It’s interesting to see the spectrum of opinion on Powerset, the search startup that just raised a bunch of cash from some high-profile Silicon Valley types including Peter “PayPal” Thiel and Esther “Release 1.0” Dyson (daughter of legendary astrophysicist Freeman Dyson).
Some critics, including Danny Sullivan of Searchenginewatch — who posted a comment on Matt Marshall’s piece at VentureBeat and has more thoughts here — seem to feel that Powerset is doomed, because so many other companies (including Ask) have tried to unseat Google by offering “natural language” search. Others have a “search is broken, so best of luck” attitude, and to his credit Barney Pell of Powerset links to representatives of both camps from his blog.

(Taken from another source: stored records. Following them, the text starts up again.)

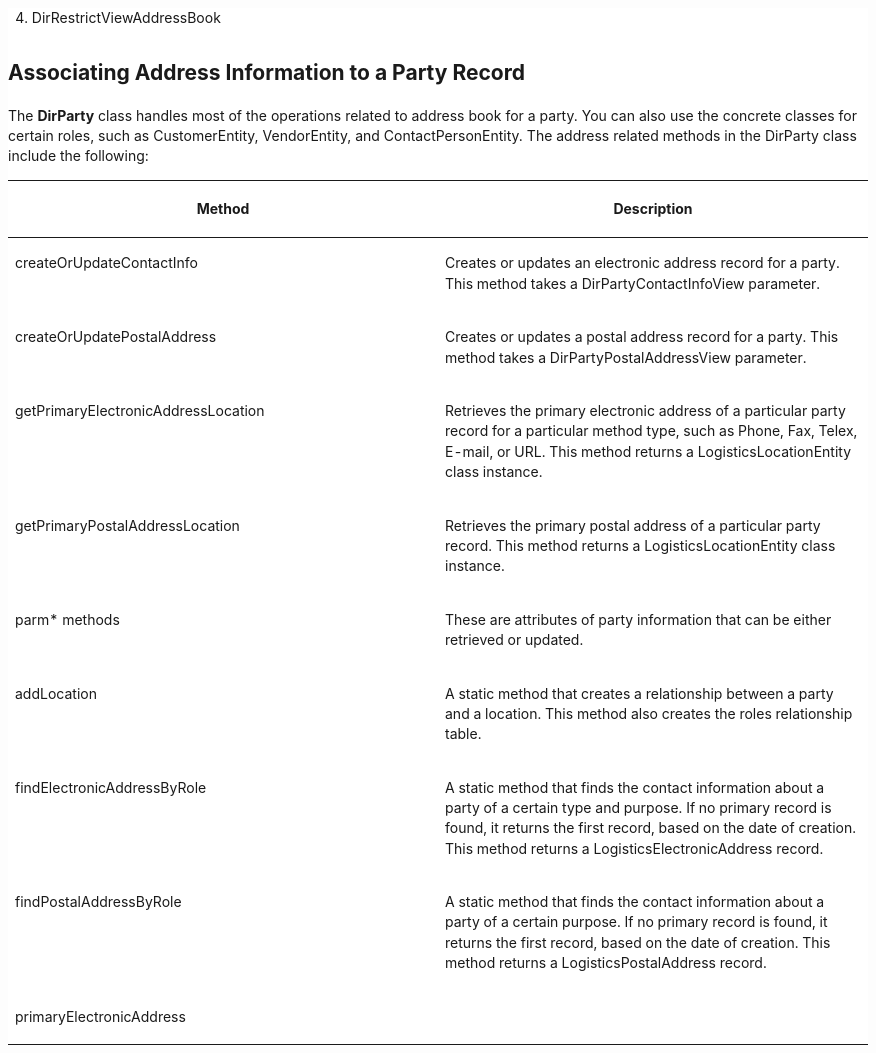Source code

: 4.  DirRestrictViewAddressBook

## Associating Address Information to a Party Record

The **DirParty** class handles most of the operations related to address book for a party. You can also use the concrete classes for certain roles, such as CustomerEntity, VendorEntity, and ContactPersonEntity. The address related methods in the DirParty class include the following:

<table>
<colgroup>
<col style="width: 50%" />
<col style="width: 50%" />
</colgroup>
<thead>
<tr class="header">
<th><p>Method</p></th>
<th><p>Description</p></th>
</tr>
</thead>
<tbody>
<tr class="odd">
<td><p>createOrUpdateContactInfo</p></td>
<td><p>Creates or updates an electronic address record for a party. This method takes a DirPartyContactInfoView parameter.</p></td>
</tr>
<tr class="even">
<td><p>createOrUpdatePostalAddress</p></td>
<td><p>Creates or updates a postal address record for a party. This method takes a DirPartyPostalAddressView parameter.</p></td>
</tr>
<tr class="odd">
<td><p>getPrimaryElectronicAddressLocation</p></td>
<td><p>Retrieves the primary electronic address of a particular party record for a particular method type, such as Phone, Fax, Telex, E-mail, or URL. This method returns a LogisticsLocationEntity class instance.</p></td>
</tr>
<tr class="even">
<td><p>getPrimaryPostalAddressLocation</p></td>
<td><p>Retrieves the primary postal address of a particular party record. This method returns a LogisticsLocationEntity class instance.</p></td>
</tr>
<tr class="odd">
<td><p>parm* methods</p></td>
<td><p>These are attributes of party information that can be either retrieved or updated.</p></td>
</tr>
<tr class="even">
<td><p>addLocation</p></td>
<td><p>A static method that creates a relationship between a party and a location. This method also creates the roles relationship table.</p></td>
</tr>
<tr class="odd">
<td><p>findElectronicAddressByRole</p></td>
<td><p>A static method that finds the contact information about a party of a certain type and purpose. If no primary record is found, it returns the first record, based on the date of creation. This method returns a LogisticsElectronicAddress record.</p></td>
</tr>
<tr class="even">
<td><p>findPostalAddressByRole</p></td>
<td><p>A static method that finds the contact information about a party of a certain purpose. If no primary record is found, it returns the first record, based on the date of creation. This method returns a LogisticsPostalAddress record.</p></td>
</tr>
<tr class="odd">
<td><p>primaryElectronicAddress</p></td>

It’s obvious that in addition to getting some heavy hitters interested in his company, Mr. Pell is a pretty smart guy. He studied symbolic systems at Stanford and then got his PhD in computer science from Cambridge University, and wound up working on AI control systems for NASA’s Ames Research Center, according to this old bio page from there. Matt has some more history in his Venture Beat piece, but it’s clear Barney knows a thing or two.
In other words, he must know that plenty of people have tried the natural-language search model before, and yet he obviously feels that there is still something worth doing there, as he describes on his blog. And who wouldn’t agree that search is somewhat broken? Nine times out of ten, the first page of results from the average Google search is garbage.
If natural language search can help with that, I’m all for it. Of course, one of Mr. Pell’s critics, Steve Bryant, says having a good search engine isn’t enough to compete with Google.